"""
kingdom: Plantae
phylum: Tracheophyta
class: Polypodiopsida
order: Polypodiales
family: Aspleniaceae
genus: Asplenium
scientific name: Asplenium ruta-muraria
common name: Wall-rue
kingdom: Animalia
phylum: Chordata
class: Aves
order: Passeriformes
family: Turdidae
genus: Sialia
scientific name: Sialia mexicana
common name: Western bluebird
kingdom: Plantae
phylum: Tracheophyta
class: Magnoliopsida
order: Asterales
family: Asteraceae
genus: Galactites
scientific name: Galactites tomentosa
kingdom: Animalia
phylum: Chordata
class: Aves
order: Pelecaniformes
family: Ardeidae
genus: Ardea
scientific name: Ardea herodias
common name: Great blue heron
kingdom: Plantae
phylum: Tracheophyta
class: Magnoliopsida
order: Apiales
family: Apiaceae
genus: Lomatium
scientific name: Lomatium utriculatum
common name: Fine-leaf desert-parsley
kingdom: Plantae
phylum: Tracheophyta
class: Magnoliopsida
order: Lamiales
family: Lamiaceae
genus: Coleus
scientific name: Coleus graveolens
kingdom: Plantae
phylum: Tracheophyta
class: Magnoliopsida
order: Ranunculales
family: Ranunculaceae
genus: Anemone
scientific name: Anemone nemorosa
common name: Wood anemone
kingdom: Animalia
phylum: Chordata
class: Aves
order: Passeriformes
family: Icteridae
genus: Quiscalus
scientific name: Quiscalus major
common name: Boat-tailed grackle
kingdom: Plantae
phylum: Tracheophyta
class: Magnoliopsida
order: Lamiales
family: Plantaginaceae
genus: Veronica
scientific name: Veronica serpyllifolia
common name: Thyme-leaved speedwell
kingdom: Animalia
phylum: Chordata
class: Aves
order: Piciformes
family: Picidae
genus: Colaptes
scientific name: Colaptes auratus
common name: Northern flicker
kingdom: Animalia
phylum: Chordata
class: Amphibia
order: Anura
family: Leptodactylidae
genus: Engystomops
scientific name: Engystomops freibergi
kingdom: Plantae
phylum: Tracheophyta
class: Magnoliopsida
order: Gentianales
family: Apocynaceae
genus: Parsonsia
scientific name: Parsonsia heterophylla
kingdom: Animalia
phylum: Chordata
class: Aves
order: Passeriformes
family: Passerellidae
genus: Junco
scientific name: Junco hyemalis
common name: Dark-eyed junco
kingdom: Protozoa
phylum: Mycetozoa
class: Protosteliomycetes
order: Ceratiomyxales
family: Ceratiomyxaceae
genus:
"""
» PROMPT: Format the part of the listing that opens with its first line and closes with the line containing "common name: Fine-leaf desert-parsley" as a numbered list, leaving out any blank lines.

» FULL SOLUTION:
1. kingdom: Plantae
2. phylum: Tracheophyta
3. class: Polypodiopsida
4. order: Polypodiales
5. family: Aspleniaceae
6. genus: Asplenium
7. scientific name: Asplenium ruta-muraria
8. common name: Wall-rue
9. kingdom: Animalia
10. phylum: Chordata
11. class: Aves
12. order: Passeriformes
13. family: Turdidae
14. genus: Sialia
15. scientific name: Sialia mexicana
16. common name: Western bluebird
17. kingdom: Plantae
18. phylum: Tracheophyta
19. class: Magnoliopsida
20. order: Asterales
21. family: Asteraceae
22. genus: Galactites
23. scientific name: Galactites tomentosa
24. kingdom: Animalia
25. phylum: Chordata
26. class: Aves
27. order: Pelecaniformes
28. family: Ardeidae
29. genus: Ardea
30. scientific name: Ardea herodias
31. common name: Great blue heron
32. kingdom: Plantae
33. phylum: Tracheophyta
34. class: Magnoliopsida
35. order: Apiales
36. family: Apiaceae
37. genus: Lomatium
38. scientific name: Lomatium utriculatum
39. common name: Fine-leaf desert-parsley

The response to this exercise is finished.